Privacy Shield, eppur si muove

Privacy Shield, eppur si muove

L'Europa scodella la bozza di un testo che riempirà il vuoto lasciato dall'invalidazione degli accordi Safe Harbor e pubblica gli impegni degli USA a rispettarlo. Con qualche eccezione per la sorveglianza di massa a fini di sicurezza nazionale
L'Europa scodella la bozza di un testo che riempirà il vuoto lasciato dall'invalidazione degli accordi Safe Harbor e pubblica gli impegni degli USA a rispettarlo. Con qualche eccezione per la sorveglianza di massa a fini di sicurezza nazionale

L’Europa si mostra fermamente intenzionata a non presentarsi a mani vuote alle scadenze fissate per la formalizzazione del cosiddetto EU-US Privacy Shield, l’accordo che si sta negoziando con gli Stati Uniti per colmare il vuoto lasciato dalla storica decisione della Corte di Giustizia dell’Unione europea, che dopo 15 anni ha invalidato i controversi accordi Safe Harbor in quanto incapaci di garantire adeguate tutele rispetto ai dati dei cittadini che vengano trattati Oltreoceano.

Privacy Shield

Coloro che si attendevano l’avvento di nuovo quadro normativo entro la scadenza della fine di gennaio fissata dai garanti europei si sono inevitabilmente rassegnati a un susseguirsi di annunci: prima quello di un’ intesa informale , ora quello delle rassicurazioni scritte attese dalle autorità di Oltreoceano e del raggiungimento di un accordo sui testi che costituiranno i tasselli del quadro di riferimento per il trasferimento dei dati da parte delle multinazionali che operano negli USA.

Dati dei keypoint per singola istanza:

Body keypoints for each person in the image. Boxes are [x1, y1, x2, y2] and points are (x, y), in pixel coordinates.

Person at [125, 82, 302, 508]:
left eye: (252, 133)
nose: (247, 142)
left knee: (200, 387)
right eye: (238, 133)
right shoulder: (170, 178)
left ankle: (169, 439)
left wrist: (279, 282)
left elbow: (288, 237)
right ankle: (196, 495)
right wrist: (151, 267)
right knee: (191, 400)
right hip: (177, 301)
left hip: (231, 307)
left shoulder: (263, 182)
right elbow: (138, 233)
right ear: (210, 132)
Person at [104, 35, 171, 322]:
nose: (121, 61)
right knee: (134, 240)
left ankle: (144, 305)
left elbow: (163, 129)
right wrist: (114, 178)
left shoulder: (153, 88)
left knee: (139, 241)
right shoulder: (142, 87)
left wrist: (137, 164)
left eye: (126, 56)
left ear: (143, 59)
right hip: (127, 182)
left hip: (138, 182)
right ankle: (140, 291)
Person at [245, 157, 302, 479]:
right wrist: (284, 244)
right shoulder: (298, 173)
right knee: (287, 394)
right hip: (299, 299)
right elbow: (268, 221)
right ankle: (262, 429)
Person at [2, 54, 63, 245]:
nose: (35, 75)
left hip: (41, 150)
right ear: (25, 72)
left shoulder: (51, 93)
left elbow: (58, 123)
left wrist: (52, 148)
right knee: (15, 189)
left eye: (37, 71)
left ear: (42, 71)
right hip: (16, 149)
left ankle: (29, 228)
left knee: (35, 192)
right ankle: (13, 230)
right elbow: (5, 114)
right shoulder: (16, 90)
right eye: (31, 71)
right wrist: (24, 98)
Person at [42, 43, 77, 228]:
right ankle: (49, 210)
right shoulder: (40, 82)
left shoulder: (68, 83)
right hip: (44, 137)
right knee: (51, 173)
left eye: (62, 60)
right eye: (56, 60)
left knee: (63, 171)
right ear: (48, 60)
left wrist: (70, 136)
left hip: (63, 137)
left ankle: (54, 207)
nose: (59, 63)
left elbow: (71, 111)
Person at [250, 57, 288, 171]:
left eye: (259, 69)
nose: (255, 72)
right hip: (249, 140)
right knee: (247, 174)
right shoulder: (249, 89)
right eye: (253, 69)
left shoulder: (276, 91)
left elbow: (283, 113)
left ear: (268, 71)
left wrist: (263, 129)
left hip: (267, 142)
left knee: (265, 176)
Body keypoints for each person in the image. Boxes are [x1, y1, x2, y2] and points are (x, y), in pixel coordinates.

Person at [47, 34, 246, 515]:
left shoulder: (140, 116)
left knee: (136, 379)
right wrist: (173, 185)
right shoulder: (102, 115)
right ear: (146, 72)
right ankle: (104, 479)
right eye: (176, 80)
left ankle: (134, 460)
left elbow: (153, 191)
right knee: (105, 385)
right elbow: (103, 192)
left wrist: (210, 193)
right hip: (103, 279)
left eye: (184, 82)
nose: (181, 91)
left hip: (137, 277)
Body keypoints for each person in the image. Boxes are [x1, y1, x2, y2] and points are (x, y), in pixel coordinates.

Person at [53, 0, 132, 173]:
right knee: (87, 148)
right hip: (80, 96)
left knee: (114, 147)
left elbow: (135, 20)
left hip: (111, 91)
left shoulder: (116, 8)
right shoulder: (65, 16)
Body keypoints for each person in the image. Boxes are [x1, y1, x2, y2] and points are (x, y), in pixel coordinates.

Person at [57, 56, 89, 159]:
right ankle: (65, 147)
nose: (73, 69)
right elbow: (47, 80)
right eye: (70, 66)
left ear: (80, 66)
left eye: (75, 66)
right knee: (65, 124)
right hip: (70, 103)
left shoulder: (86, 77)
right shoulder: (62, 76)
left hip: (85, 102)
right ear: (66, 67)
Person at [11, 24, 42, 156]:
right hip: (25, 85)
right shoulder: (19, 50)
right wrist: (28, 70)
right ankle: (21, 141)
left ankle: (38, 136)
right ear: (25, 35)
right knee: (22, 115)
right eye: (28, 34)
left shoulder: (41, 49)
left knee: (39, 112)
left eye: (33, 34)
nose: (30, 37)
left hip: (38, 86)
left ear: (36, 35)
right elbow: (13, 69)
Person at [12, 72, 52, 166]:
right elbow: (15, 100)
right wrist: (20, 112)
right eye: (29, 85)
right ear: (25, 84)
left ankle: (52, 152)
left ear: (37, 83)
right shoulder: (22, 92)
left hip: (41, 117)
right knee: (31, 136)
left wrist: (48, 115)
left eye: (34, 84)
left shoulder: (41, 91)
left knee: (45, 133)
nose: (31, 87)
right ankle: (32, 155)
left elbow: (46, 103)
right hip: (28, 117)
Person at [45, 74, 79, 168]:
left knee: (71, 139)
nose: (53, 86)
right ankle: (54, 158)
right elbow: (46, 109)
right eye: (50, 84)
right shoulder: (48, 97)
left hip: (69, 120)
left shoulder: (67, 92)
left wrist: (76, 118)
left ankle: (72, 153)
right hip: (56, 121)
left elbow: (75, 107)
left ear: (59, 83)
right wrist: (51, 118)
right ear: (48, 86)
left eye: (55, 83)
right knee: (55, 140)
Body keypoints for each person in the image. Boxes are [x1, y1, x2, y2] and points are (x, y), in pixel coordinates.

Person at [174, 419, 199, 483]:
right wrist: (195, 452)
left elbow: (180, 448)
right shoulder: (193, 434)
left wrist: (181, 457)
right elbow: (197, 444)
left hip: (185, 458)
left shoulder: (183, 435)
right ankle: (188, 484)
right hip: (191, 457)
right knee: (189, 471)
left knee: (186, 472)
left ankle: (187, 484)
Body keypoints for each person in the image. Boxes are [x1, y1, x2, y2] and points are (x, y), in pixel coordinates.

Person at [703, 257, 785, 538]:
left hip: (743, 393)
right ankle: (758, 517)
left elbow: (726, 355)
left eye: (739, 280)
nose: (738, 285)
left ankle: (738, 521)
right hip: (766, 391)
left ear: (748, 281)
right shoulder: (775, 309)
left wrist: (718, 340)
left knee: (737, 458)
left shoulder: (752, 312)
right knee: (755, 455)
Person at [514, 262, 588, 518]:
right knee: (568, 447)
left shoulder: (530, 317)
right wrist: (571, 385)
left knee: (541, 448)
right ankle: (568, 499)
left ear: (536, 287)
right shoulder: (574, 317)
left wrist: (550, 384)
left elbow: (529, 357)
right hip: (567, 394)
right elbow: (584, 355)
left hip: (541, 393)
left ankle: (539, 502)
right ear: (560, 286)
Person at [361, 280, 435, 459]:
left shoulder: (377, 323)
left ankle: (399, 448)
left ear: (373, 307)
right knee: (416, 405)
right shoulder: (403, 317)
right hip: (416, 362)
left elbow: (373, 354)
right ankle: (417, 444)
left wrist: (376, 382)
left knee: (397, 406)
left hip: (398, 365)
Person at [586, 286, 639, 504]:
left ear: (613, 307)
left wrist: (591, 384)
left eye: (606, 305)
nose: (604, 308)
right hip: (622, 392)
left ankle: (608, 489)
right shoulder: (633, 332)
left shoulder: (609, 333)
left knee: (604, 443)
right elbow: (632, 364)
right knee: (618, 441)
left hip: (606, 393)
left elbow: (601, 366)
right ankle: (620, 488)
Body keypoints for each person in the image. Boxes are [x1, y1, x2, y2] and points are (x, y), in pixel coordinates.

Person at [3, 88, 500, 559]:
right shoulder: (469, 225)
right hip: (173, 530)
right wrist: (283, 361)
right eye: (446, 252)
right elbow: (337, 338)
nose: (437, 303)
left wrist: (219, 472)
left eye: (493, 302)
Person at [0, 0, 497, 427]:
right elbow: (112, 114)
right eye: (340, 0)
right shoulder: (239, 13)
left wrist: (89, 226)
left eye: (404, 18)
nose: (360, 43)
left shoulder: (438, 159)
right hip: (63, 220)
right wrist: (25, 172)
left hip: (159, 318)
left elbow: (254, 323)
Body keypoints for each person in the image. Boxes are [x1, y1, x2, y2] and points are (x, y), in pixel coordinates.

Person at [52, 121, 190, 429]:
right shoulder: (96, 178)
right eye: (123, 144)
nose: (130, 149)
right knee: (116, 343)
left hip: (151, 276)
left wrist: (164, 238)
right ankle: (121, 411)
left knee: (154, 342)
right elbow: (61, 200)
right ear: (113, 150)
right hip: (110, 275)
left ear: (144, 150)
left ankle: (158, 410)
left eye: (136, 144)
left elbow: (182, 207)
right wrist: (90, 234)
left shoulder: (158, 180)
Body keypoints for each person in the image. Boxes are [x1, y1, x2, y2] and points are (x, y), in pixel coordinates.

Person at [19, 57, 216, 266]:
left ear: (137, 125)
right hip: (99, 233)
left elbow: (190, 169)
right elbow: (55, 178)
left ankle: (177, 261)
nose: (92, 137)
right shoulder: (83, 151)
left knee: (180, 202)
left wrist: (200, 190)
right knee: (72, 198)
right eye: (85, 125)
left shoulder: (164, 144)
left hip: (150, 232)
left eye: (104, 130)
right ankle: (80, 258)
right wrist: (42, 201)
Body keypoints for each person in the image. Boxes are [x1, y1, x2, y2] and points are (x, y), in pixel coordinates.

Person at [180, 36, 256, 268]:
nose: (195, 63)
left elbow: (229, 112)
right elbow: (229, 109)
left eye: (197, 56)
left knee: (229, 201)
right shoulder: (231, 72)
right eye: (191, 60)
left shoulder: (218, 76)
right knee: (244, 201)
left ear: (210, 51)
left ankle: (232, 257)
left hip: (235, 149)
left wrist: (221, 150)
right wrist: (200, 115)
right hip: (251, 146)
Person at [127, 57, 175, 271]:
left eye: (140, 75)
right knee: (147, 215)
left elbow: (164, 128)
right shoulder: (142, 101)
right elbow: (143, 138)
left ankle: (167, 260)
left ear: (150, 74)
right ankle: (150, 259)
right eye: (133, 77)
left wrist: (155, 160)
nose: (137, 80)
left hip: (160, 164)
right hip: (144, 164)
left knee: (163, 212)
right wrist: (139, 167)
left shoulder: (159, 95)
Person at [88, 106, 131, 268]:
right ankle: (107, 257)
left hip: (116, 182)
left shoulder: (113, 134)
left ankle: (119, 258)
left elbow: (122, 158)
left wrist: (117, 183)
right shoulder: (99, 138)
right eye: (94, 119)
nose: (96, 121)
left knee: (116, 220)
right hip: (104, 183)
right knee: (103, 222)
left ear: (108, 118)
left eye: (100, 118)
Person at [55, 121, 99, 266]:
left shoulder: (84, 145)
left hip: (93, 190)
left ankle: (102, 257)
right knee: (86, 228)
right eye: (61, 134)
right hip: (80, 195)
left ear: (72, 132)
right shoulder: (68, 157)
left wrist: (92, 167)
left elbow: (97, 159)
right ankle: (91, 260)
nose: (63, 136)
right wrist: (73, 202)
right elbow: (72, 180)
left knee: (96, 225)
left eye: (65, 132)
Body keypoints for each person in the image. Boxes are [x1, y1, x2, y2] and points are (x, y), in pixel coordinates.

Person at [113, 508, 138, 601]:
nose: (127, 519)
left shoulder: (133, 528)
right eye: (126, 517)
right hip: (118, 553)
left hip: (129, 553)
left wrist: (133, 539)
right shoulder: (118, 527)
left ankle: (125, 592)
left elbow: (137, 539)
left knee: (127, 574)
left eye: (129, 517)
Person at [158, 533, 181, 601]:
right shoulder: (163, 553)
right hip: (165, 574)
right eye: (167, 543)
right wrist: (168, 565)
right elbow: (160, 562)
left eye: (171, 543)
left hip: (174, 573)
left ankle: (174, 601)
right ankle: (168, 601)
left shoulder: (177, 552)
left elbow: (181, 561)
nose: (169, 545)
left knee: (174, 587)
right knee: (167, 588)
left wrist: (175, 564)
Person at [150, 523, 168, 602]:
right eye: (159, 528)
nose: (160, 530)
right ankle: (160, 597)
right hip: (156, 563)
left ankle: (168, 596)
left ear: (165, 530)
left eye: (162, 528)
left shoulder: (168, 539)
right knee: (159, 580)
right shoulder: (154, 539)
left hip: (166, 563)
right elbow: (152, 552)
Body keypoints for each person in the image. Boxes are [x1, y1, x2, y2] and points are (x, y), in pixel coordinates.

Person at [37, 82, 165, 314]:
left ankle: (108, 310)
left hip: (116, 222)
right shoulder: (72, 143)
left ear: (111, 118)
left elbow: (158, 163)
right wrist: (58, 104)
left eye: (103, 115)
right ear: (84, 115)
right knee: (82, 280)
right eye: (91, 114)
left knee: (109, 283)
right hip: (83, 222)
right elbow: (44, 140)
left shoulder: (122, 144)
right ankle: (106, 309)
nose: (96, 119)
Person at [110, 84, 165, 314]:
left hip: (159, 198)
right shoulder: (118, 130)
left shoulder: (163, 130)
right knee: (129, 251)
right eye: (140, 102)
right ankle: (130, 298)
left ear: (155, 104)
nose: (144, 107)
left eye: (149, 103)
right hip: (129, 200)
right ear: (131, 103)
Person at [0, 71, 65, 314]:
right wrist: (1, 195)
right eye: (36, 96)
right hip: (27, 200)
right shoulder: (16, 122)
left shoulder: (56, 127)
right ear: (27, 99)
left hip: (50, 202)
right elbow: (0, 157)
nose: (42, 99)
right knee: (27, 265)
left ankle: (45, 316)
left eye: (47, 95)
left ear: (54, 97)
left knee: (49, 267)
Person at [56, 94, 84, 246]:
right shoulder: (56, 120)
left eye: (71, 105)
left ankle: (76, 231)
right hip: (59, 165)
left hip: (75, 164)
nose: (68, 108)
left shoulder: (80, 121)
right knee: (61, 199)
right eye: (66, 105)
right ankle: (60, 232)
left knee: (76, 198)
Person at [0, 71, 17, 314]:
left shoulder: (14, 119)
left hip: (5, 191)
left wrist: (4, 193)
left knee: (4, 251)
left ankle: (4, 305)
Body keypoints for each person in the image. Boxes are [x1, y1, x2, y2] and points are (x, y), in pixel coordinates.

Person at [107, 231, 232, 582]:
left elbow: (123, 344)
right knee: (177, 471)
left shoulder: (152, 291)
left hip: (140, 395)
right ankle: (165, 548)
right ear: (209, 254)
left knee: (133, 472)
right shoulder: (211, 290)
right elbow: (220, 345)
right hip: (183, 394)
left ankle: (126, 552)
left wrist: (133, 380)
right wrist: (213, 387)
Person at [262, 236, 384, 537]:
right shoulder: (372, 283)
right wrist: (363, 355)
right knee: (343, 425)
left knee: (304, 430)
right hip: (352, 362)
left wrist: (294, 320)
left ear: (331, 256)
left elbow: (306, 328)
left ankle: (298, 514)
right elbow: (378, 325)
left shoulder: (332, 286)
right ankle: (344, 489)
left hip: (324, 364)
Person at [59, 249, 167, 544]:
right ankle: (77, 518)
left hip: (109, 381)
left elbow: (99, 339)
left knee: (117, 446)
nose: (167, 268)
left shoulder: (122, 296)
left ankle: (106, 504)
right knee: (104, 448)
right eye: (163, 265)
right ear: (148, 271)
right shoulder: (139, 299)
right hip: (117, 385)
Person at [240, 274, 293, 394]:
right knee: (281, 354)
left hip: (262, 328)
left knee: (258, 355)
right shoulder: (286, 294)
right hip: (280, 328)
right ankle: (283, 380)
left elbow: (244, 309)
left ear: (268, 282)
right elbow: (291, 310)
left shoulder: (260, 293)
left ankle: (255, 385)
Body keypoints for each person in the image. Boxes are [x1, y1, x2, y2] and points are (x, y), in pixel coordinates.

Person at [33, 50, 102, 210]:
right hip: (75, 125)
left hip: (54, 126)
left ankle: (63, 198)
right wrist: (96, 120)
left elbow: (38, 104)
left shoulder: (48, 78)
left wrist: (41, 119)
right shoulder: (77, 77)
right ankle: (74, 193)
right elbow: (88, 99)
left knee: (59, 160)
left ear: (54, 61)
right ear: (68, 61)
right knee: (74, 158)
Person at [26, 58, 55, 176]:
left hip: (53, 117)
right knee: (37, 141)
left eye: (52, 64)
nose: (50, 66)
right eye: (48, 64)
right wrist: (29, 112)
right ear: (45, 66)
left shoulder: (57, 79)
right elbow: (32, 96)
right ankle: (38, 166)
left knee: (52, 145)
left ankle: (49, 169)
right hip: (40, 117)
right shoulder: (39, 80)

Istruzioni operative:
1. Elenca le diverse espressioni con cui l'estratto sul Privacy Shield indica gli Stati Uniti, esclusi i nomi degli accordi.
2. Riscrivi il passo dell'estratto sul Privacy Shield che si apre con le parole contenenti "Coloro che si" e si chiude con "operano negli USA.", sostituendo "annunci" con "comunicati".

Risultati in ordine:
1. USA, Stati Uniti, Oltreoceano

2.
Coloro che si attendevano l’avvento di nuovo quadro normativo entro la scadenza della fine di gennaio fissata dai garanti europei si sono inevitabilmente rassegnati a un susseguirsi di comunicati: prima quello di un’ intesa informale , ora quello delle rassicurazioni scritte attese dalle autorità di Oltreoceano e del raggiungimento di un accordo sui testi che costituiranno i tasselli del quadro di riferimento per il trasferimento dei dati da parte delle multinazionali che operano negli USA.